Sometimes you have to cut your losses and move on.
It might be the economy, it might be a bad break or you might have had the right idea but at the wrong time. There is a nearly infinite number of reasons why projects don’t pan out, and such failures are inevitable. The mark of a great business mind isn’t in never failing, but never letting that loss define you. The question for the entrepreneur is, how do you do that?
By quitting. Knowing when it’s time to cut your losses and move on is one of the most useful and underrated implements in the entrepreneurial toolbox. Refusing to quit when necessary is equivalent to staying put on a sinking ship.

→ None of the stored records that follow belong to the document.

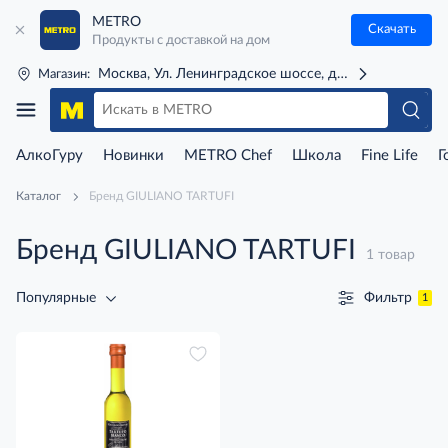
METRO
Скачать
Продукты с доставкой на дом
Москва, Ул. Ленинградское шоссе, д. 71Г (м. Речной 
Магазин:
АлкоГуру
Новинки
METRO Chef
Школа
Fine Life
Г
Каталог
Бренд GIULIANO TARTUFI
Бренд GIULIANO TARTUFI
1 товар
Фильтр
Популярные
1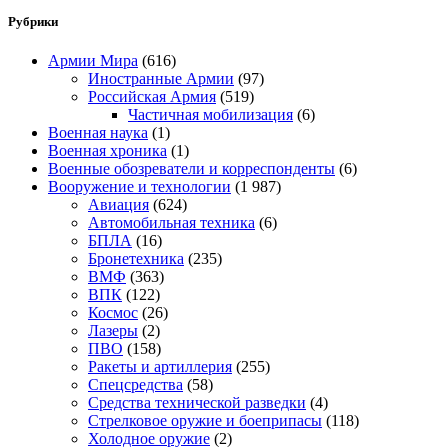
Рубрики
Армии Мира
(616)
Иностранные Армии
(97)
Российская Армия
(519)
Частичная мобилизация
(6)
Военная наука
(1)
Военная хроника
(1)
Военные обозреватели и корреспонденты
(6)
Вооружение и технологии
(1 987)
Авиация
(624)
Автомобильная техника
(6)
БПЛА
(16)
Бронетехника
(235)
ВМФ
(363)
ВПК
(122)
Космос
(26)
Лазеры
(2)
ПВО
(158)
Ракеты и артиллерия
(255)
Спецсредства
(58)
Средства технической разведки
(4)
Стрелковое оружие и боеприпасы
(118)
Холодное оружие
(2)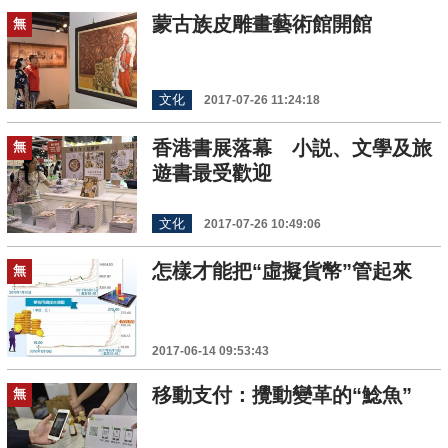
蒙古族皮雕畫藝術館開館
無
文化
2017-07-26 11:24:18
香港書展落幕 小説、文學及旅
無
遊書最受歡迎
文化
2017-07-26 10:49:06
怎樣才能把“虛擬貨幣”管起來
無
2017-06-14 09:53:43
移動支付：攪動變革的“鯰魚”
無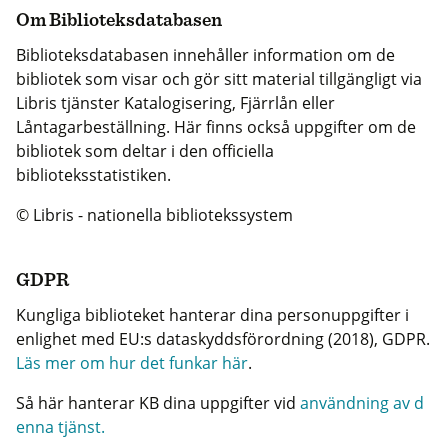
Om Biblioteksdatabasen
Biblioteksdatabasen innehåller information om de
bibliotek som visar och gör sitt material tillgängligt via
Libris tjänster Katalogisering, Fjärrlån eller
Låntagarbeställning. Här finns också uppgifter om de
bibliotek som deltar i den officiella
biblioteksstatistiken.
© Libris - nationella bibliotekssystem
GDPR
Kungliga biblioteket hanterar dina personuppgifter i
enlighet med EU:s dataskyddsförordning (2018), GDPR.
Läs mer om hur det funkar här
.
Så här hanterar KB dina uppgifter vid
användning av d
enna tjänst.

You’re doing the best thing for yourself and the rest of your team when you put an end to a failing initiative before it can become a full-fledged disaster.
Call it “constructive quitting.” It’s not the ultimate failure, but the kind that lets you build toward something better. The difference between constructive quitting and true failing is what happens next. If you’ve done it correctly, a temporary setback becomes the first step to something greater.
It probably sounds counterintuitive, especially when you’ve been trained to keep moving forward as you put your business together. The ability to keep that instinct in check is the difference between blind ambition and real, lasting success. It’s a lesson that has continually popped up in my decades in the financial sphere, and one that budding entrepreneurs can certainly learn from.